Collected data

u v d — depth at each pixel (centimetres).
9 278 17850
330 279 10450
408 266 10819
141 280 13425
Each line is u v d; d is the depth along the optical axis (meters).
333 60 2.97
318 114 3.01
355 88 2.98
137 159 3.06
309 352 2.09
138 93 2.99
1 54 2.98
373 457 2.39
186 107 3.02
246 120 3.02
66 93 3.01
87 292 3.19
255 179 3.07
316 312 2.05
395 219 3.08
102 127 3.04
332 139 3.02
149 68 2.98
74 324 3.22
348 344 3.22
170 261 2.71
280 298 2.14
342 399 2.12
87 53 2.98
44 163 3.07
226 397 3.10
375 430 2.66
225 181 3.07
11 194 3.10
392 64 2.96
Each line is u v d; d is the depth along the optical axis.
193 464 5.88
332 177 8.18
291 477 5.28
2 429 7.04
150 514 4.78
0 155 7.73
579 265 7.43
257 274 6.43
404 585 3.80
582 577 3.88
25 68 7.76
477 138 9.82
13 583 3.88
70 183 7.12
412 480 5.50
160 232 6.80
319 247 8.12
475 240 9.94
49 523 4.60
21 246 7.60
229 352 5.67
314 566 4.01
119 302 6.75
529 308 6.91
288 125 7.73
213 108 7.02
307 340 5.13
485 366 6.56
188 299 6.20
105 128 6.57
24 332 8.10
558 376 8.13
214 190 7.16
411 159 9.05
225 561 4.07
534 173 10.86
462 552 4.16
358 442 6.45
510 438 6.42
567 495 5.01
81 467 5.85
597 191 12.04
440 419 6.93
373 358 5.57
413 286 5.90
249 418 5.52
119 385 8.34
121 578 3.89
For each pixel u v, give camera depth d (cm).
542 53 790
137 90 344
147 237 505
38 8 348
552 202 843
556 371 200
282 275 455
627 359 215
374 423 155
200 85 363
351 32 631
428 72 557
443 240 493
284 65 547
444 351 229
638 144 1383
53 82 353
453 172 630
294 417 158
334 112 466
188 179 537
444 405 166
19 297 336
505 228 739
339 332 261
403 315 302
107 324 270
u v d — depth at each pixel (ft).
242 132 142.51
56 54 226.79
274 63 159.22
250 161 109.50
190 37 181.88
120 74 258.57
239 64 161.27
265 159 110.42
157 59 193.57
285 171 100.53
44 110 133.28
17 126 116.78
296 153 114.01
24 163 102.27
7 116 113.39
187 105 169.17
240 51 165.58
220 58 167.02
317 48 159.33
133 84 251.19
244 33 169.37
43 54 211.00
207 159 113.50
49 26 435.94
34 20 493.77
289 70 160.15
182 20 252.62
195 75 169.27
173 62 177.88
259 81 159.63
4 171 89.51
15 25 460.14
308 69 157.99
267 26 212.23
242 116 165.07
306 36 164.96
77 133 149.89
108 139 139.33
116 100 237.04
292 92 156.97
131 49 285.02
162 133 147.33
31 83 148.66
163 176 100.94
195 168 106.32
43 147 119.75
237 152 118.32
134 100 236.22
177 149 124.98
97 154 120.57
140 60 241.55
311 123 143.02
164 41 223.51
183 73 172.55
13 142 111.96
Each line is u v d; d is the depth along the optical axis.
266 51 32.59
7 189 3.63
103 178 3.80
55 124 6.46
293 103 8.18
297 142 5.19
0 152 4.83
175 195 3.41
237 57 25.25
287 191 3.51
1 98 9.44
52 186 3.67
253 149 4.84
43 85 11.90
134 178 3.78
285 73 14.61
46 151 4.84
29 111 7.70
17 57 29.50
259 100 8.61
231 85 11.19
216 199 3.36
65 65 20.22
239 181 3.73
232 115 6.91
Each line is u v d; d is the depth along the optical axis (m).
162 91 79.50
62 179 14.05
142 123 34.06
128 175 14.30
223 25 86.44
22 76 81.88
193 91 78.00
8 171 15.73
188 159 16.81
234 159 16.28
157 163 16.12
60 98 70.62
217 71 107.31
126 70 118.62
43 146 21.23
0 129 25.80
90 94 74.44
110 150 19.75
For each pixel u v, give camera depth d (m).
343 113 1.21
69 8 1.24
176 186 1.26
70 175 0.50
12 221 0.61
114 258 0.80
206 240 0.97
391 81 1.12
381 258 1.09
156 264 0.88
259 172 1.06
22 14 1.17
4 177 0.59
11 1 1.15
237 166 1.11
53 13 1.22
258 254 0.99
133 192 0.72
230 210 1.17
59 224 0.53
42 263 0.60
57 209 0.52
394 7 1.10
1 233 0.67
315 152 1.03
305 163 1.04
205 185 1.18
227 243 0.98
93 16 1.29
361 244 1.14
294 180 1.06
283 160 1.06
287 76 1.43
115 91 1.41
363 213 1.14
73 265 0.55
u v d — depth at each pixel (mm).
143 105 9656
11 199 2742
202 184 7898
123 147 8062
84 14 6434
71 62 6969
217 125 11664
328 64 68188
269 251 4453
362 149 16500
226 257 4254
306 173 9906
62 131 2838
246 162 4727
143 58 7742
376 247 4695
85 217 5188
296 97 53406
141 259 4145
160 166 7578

Exercise goal
Retype the records above in full, with no differences.

Finished exercise
u v d — depth at each pixel (centimetres).
9 278 17850
330 279 10450
408 266 10819
141 280 13425
Each line is u v d; d is the depth along the optical axis (meters).
333 60 2.97
318 114 3.01
355 88 2.98
137 159 3.06
309 352 2.09
138 93 2.99
1 54 2.98
373 457 2.39
186 107 3.02
246 120 3.02
66 93 3.01
87 292 3.19
255 179 3.07
316 312 2.05
395 219 3.08
102 127 3.04
332 139 3.02
149 68 2.98
74 324 3.22
348 344 3.22
170 261 2.71
280 298 2.14
342 399 2.12
87 53 2.98
44 163 3.07
226 397 3.10
375 430 2.66
225 181 3.07
11 194 3.10
392 64 2.96
Each line is u v d; d is the depth along the optical axis.
193 464 5.88
332 177 8.18
291 477 5.28
2 429 7.04
150 514 4.78
0 155 7.73
579 265 7.43
257 274 6.43
404 585 3.80
582 577 3.88
25 68 7.76
477 138 9.82
13 583 3.88
70 183 7.12
412 480 5.50
160 232 6.80
319 247 8.12
475 240 9.94
49 523 4.60
21 246 7.60
229 352 5.67
314 566 4.01
119 302 6.75
529 308 6.91
288 125 7.73
213 108 7.02
307 340 5.13
485 366 6.56
188 299 6.20
105 128 6.57
24 332 8.10
558 376 8.13
214 190 7.16
411 159 9.05
225 561 4.07
534 173 10.86
462 552 4.16
358 442 6.45
510 438 6.42
567 495 5.01
81 467 5.85
597 191 12.04
440 419 6.93
373 358 5.57
413 286 5.90
249 418 5.52
119 385 8.34
121 578 3.89
For each pixel u v, give camera depth d (cm).
542 53 790
137 90 344
147 237 505
38 8 348
552 202 843
556 371 200
282 275 455
627 359 215
374 423 155
200 85 363
351 32 631
428 72 557
443 240 493
284 65 547
444 351 229
638 144 1383
53 82 353
453 172 630
294 417 158
334 112 466
188 179 537
444 405 166
19 297 336
505 228 739
339 332 261
403 315 302
107 324 270
u v d — depth at each pixel (ft).
242 132 142.51
56 54 226.79
274 63 159.22
250 161 109.50
190 37 181.88
120 74 258.57
239 64 161.27
265 159 110.42
157 59 193.57
285 171 100.53
44 110 133.28
17 126 116.78
296 153 114.01
24 163 102.27
7 116 113.39
187 105 169.17
240 51 165.58
220 58 167.02
317 48 159.33
133 84 251.19
244 33 169.37
43 54 211.00
207 159 113.50
49 26 435.94
34 20 493.77
289 70 160.15
182 20 252.62
195 75 169.27
173 62 177.88
259 81 159.63
4 171 89.51
15 25 460.14
308 69 157.99
267 26 212.23
242 116 165.07
306 36 164.96
77 133 149.89
108 139 139.33
116 100 237.04
292 92 156.97
131 49 285.02
162 133 147.33
31 83 148.66
163 176 100.94
195 168 106.32
43 147 119.75
237 152 118.32
134 100 236.22
177 149 124.98
97 154 120.57
140 60 241.55
311 123 143.02
164 41 223.51
183 73 172.55
13 142 111.96
Each line is u v d; d is the depth along the optical axis.
266 51 32.59
7 189 3.63
103 178 3.80
55 124 6.46
293 103 8.18
297 142 5.19
0 152 4.83
175 195 3.41
237 57 25.25
287 191 3.51
1 98 9.44
52 186 3.67
253 149 4.84
43 85 11.90
134 178 3.78
285 73 14.61
46 151 4.84
29 111 7.70
17 57 29.50
259 100 8.61
231 85 11.19
216 199 3.36
65 65 20.22
239 181 3.73
232 115 6.91
Each line is u v d; d is the depth along the optical axis (m).
162 91 79.50
62 179 14.05
142 123 34.06
128 175 14.30
223 25 86.44
22 76 81.88
193 91 78.00
8 171 15.73
188 159 16.81
234 159 16.28
157 163 16.12
60 98 70.62
217 71 107.31
126 70 118.62
43 146 21.23
0 129 25.80
90 94 74.44
110 150 19.75
For each pixel u v, give camera depth d (m).
343 113 1.21
69 8 1.24
176 186 1.26
70 175 0.50
12 221 0.61
114 258 0.80
206 240 0.97
391 81 1.12
381 258 1.09
156 264 0.88
259 172 1.06
22 14 1.17
4 177 0.59
11 1 1.15
237 166 1.11
53 13 1.22
258 254 0.99
133 192 0.72
230 210 1.17
59 224 0.53
42 263 0.60
57 209 0.52
394 7 1.10
1 233 0.67
315 152 1.03
305 163 1.04
205 185 1.18
227 243 0.98
93 16 1.29
361 244 1.14
294 180 1.06
283 160 1.06
287 76 1.43
115 91 1.41
363 213 1.14
73 265 0.55
u v d — depth at each pixel (mm).
143 105 9656
11 199 2742
202 184 7898
123 147 8062
84 14 6434
71 62 6969
217 125 11664
328 64 68188
269 251 4453
362 149 16500
226 257 4254
306 173 9906
62 131 2838
246 162 4727
143 58 7742
376 247 4695
85 217 5188
296 97 53406
141 259 4145
160 166 7578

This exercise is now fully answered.